* [Instructions to follow] The word "coupon" marks the lines you need; copy each of them from the data.

Items from a data source
[Start of Attachment]
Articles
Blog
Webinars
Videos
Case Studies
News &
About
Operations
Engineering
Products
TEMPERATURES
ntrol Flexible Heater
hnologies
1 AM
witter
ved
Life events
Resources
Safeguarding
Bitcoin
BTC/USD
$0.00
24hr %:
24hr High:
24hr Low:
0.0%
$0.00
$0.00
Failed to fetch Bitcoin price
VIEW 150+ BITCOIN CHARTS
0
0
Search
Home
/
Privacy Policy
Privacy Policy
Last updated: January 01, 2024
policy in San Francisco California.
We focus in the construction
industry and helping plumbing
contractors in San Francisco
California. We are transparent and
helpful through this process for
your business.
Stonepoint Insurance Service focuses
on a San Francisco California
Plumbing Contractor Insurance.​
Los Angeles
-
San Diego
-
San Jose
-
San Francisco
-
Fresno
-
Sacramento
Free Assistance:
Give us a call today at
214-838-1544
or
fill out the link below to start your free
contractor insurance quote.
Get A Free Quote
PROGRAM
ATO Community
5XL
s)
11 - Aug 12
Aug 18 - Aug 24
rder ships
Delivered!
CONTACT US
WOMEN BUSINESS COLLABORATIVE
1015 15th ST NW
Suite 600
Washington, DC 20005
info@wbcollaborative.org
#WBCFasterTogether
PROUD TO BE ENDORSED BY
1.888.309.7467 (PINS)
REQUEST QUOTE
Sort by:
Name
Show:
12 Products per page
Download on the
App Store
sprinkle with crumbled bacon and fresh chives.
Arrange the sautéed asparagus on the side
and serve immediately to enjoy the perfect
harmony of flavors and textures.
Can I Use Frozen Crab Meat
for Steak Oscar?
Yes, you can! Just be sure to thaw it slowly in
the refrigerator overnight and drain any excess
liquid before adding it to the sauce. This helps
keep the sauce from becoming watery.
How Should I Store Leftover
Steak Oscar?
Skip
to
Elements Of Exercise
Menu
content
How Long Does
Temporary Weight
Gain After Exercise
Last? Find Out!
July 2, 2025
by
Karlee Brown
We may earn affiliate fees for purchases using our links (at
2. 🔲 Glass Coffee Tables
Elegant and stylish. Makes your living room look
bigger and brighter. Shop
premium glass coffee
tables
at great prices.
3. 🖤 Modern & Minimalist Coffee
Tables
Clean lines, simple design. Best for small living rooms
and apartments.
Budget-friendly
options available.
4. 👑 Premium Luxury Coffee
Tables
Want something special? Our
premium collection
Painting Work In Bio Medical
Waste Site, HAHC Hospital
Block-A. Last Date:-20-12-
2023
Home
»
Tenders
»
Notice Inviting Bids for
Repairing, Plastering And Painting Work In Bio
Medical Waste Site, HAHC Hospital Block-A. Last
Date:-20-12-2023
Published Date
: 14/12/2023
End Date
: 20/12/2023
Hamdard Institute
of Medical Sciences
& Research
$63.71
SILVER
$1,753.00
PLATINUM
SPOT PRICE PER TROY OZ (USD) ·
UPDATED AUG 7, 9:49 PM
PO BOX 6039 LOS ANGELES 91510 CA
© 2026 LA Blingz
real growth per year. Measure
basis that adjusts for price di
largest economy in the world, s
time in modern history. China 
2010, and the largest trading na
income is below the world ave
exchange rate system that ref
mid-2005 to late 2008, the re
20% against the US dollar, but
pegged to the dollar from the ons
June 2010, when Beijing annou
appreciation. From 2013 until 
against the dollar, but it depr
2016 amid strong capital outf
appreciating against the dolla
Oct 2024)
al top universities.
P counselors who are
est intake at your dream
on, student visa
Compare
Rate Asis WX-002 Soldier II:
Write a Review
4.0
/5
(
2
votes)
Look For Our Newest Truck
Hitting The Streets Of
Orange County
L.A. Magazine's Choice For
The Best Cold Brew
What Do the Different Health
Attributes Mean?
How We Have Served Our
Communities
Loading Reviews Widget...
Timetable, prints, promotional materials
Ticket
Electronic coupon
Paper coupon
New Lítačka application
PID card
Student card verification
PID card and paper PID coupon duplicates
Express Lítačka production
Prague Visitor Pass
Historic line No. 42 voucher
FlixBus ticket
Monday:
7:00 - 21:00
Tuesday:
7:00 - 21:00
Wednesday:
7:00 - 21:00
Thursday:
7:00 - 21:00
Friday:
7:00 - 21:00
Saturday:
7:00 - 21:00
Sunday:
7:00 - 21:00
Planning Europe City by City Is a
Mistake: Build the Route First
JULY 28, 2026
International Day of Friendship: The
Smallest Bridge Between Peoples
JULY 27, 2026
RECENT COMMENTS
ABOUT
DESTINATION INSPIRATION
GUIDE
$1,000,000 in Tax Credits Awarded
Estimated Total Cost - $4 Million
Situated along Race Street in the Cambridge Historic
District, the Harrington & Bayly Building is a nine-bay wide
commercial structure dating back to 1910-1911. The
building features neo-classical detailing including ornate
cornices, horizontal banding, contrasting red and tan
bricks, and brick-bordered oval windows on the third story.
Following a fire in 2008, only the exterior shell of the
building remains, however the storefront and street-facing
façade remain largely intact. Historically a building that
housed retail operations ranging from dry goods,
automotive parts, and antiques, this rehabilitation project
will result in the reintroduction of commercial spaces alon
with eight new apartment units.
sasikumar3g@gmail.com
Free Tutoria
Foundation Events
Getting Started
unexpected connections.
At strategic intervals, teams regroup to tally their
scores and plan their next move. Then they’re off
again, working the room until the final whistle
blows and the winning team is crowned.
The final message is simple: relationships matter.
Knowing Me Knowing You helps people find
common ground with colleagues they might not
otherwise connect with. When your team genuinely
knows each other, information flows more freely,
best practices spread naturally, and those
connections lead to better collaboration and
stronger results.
[End of Attachment]
* [Reply]
Electronic coupon
Paper coupon
PID card and paper PID coupon duplicates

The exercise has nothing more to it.